Methods and Results Children with PAH were recruited from the Dutch National Network for Pediatric Pulmonary Hypertension. These subjects were age- and sex-matched to controls without hemodynamically relevant cardiac disease recruited from the Beatrix Children’s Hospital outpatient Cardiology Clinic, with 2 controls to every 1 pulmonary hypertension patient. Children were asked to wear the ActiGraph wGT3X accelerometer for 7 days on the right hip during all awake time. Vector magnitude counts per minute were defined as the primary accelerometer outcome, and physical activity intensity was defined as the secondary accelerometer outcome. Physical activity measures were then correlated with patient characteristics, WHO functional class, six minute walk distance (for children aged 7 years or older), serum NT-pro BNP levels, and pulmonary hypertension medication use.

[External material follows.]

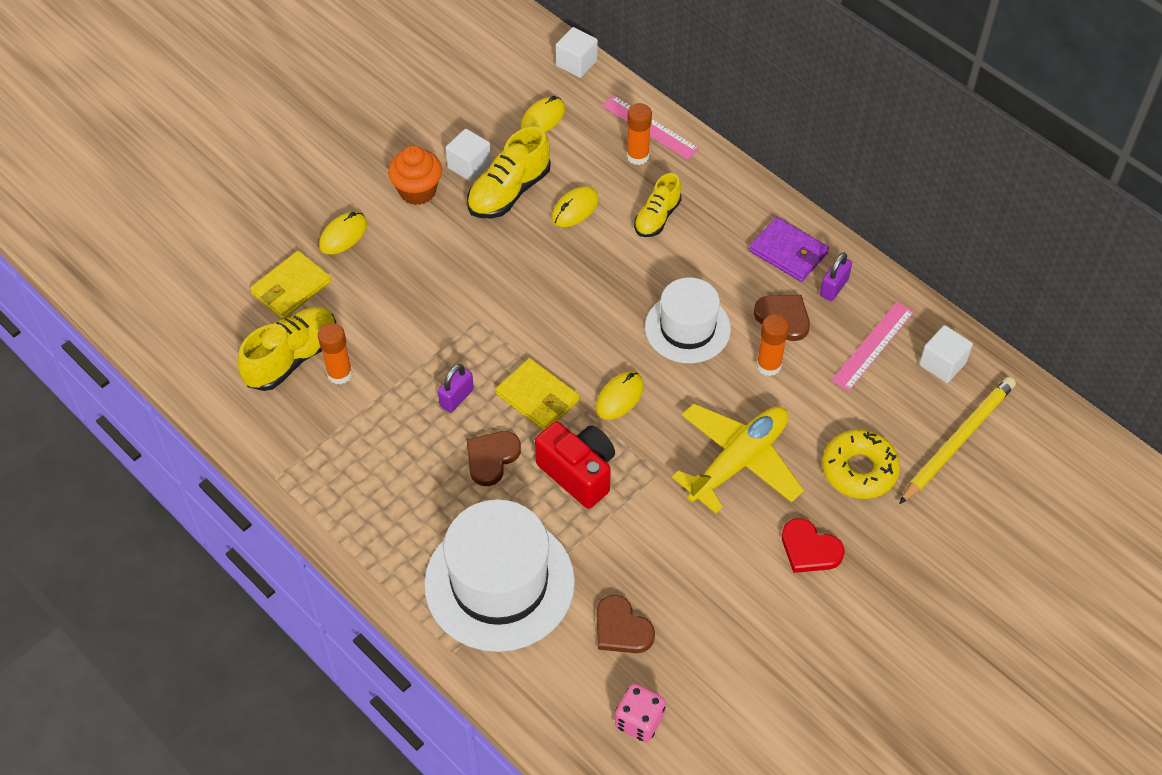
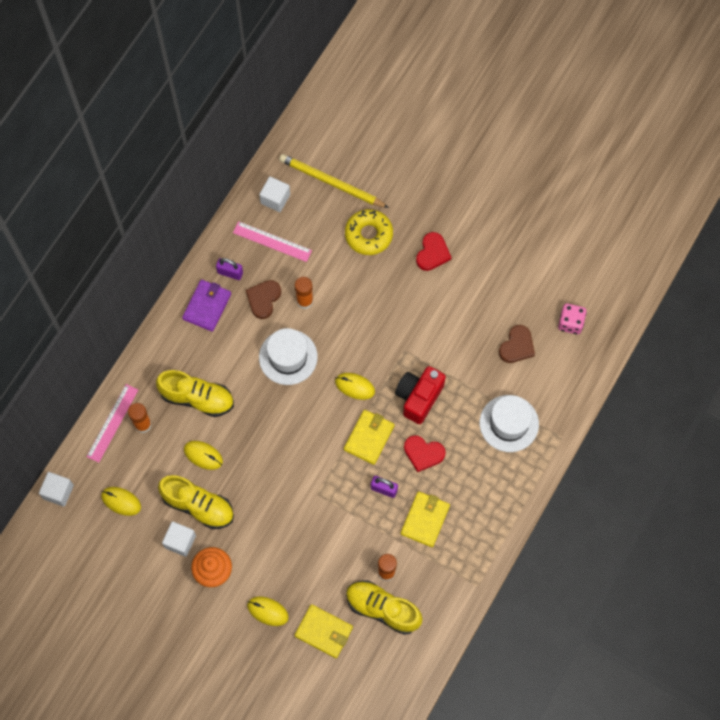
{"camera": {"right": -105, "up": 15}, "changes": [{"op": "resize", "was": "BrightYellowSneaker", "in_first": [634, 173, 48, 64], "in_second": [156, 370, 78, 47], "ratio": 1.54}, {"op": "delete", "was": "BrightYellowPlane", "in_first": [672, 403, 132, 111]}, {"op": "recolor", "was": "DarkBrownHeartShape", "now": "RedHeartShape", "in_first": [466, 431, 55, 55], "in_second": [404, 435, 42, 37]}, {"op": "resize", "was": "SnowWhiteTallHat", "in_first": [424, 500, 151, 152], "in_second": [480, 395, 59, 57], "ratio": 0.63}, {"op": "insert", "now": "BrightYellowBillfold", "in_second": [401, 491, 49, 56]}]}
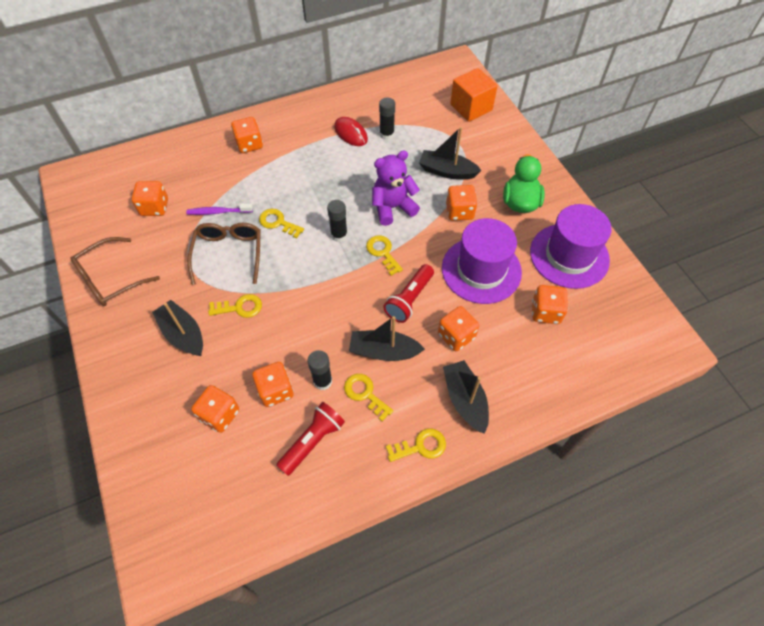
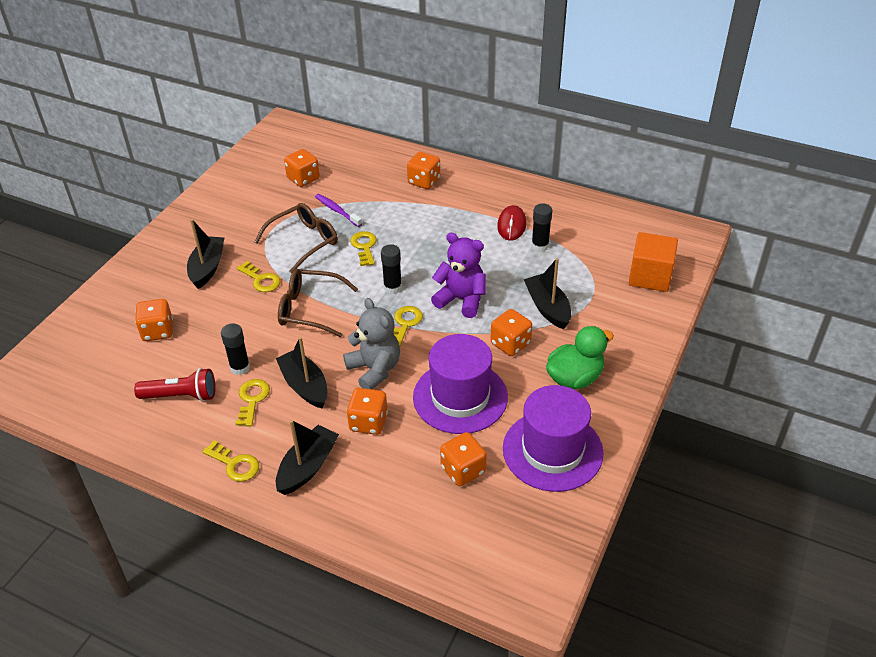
{"camera": {"right": 50, "up": -15}, "changes": [{"op": "move", "was": "DarkBrownGlasses", "in_first": [70, 237, 90, 69], "in_second": [278, 269, 80, 68]}, {"op": "replace", "was": "RedFlashlight", "now": "GrayTeddy", "in_first": [383, 264, 51, 59], "in_second": [343, 298, 57, 91]}, {"op": "delete", "was": "OrangeDie", "in_first": [252, 362, 42, 45]}]}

Twenty-nine children with PAH and 60 age- and sex-matched control children completed the accelerometry study. PAH subjects included 4 children (14%) under 5 years of age, and 3 children (10%) with Down syndrome; most children were WHO functional class II or III. Six minute walk distance was unavailable in 9 PAH children (31%) due to young age or developmental disorder. Average wear time per day was similar between PAH and control children, and there was no significant day-to-day variance in vector magnitude counts.
Average vector magnitude counts per minute were significantly lower in children with PAH compared to controls. Additionally, children with PAH were significantly less likely to engage in moderate or vigorous physical activity. Time spent in moderate or vigorous physical activity inversely correlated with WHO functional class in all children. Vector magnitude counts also correlated inversely with WHO functional class in univariate analysis, but lost significance when corrected for age and diagnosis. In a post hoc Cox regression analysis, lower vector magnitude counts were associated with a shorter time to PAH-related hospitalization, and less time spent in higher activity levels was associated with worse outcome.
Conclusions Accelerometry is a feasible measure of physical activity, even in young children with PAH who would otherwise be incapable of completing classic measures such as six-minute walk distance. Physical activity levels measured by accelerometry are significantly decreased among children with PAH. Activity correlated well with clinical disease severity markers, and may correlate with outcomes. Additional validation in larger studies may help to identify age-related normal values for activity. Finally, use of accelerometry for tracking individual activity levels in response to changes in therapy may be beneficial for assessing treatment effects. Accelerometry should be considered as a clinically meaningful endpoint in pediatric PAH, and may be useful to implement in future trial design as an adjunct to six-minute walk testing, particularly for younger children or those with developmental disabilities.